Step 3: Inverse function theorem
By the inverse function theorem, there is some open set $V$ containing $0$, such that $g^{-1}$ exists on $V$ and is continuous.
Henceforth we will assume $C_{\delta(1+\epsilon)}\subset V$ (if not, we make $\delta>0$ smaller until this is true).
Moreover, the inverse function theorem tells us that $dg^{-1}(0)=I^{-1}=I$.
Repeat steps 1-2, to obtain:
$$
||g^{-1}(y)-y||_\infty\leq \epsilon||y||_\infty
$$
This holds for all $||y||_\infty<\gamma$ for some small $\gamma$, we may take $\gamma=\delta$ without loss of generality.
Step 4: Completing the proof
Take any $x\in C_{\delta(1-\epsilon)}$. We show that $x\in g(C_{\delta})$.

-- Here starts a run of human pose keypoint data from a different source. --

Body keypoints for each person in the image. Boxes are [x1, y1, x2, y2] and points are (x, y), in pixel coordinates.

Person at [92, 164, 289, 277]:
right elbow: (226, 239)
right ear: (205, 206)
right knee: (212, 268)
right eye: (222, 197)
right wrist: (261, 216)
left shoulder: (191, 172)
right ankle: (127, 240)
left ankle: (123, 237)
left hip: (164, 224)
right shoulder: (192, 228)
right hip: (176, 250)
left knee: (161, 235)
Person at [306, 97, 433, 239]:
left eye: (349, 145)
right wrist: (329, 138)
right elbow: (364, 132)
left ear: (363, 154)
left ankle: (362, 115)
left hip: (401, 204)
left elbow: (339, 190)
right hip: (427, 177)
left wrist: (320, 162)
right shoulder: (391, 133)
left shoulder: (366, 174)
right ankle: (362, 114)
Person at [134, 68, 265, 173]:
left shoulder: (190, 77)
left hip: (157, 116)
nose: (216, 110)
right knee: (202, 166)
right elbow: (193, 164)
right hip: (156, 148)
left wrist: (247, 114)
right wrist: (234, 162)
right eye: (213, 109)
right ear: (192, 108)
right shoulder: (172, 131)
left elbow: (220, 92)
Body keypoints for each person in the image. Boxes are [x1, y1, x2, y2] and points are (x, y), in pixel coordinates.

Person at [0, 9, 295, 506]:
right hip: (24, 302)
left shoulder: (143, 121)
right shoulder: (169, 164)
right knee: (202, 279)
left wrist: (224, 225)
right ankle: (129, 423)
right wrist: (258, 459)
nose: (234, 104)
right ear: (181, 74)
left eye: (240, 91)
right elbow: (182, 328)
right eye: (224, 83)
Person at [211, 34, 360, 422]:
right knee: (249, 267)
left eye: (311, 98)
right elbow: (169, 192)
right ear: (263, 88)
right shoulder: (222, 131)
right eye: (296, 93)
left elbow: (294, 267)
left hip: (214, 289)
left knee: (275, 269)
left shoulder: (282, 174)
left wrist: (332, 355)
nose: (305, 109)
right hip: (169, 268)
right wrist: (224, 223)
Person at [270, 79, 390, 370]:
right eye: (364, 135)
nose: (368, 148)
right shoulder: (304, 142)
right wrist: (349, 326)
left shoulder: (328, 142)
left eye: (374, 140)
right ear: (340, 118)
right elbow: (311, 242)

Since $g$ is invertible on $C_{\delta}$, this is the same as requiring that $y\in  C_{\delta}$ whenever $g^{-1}(y)\in C_{\delta(1-\epsilon)}$.
Finally:
$$
||y||_\infty \leq ||g^{-1}(y)||_\infty+||g^{-1}(y)-y||_\infty\leq \delta(1-\epsilon)+\epsilon||y||_\infty
$$
Rearranging, we have $||y||_\infty<\delta$. The proof is complete.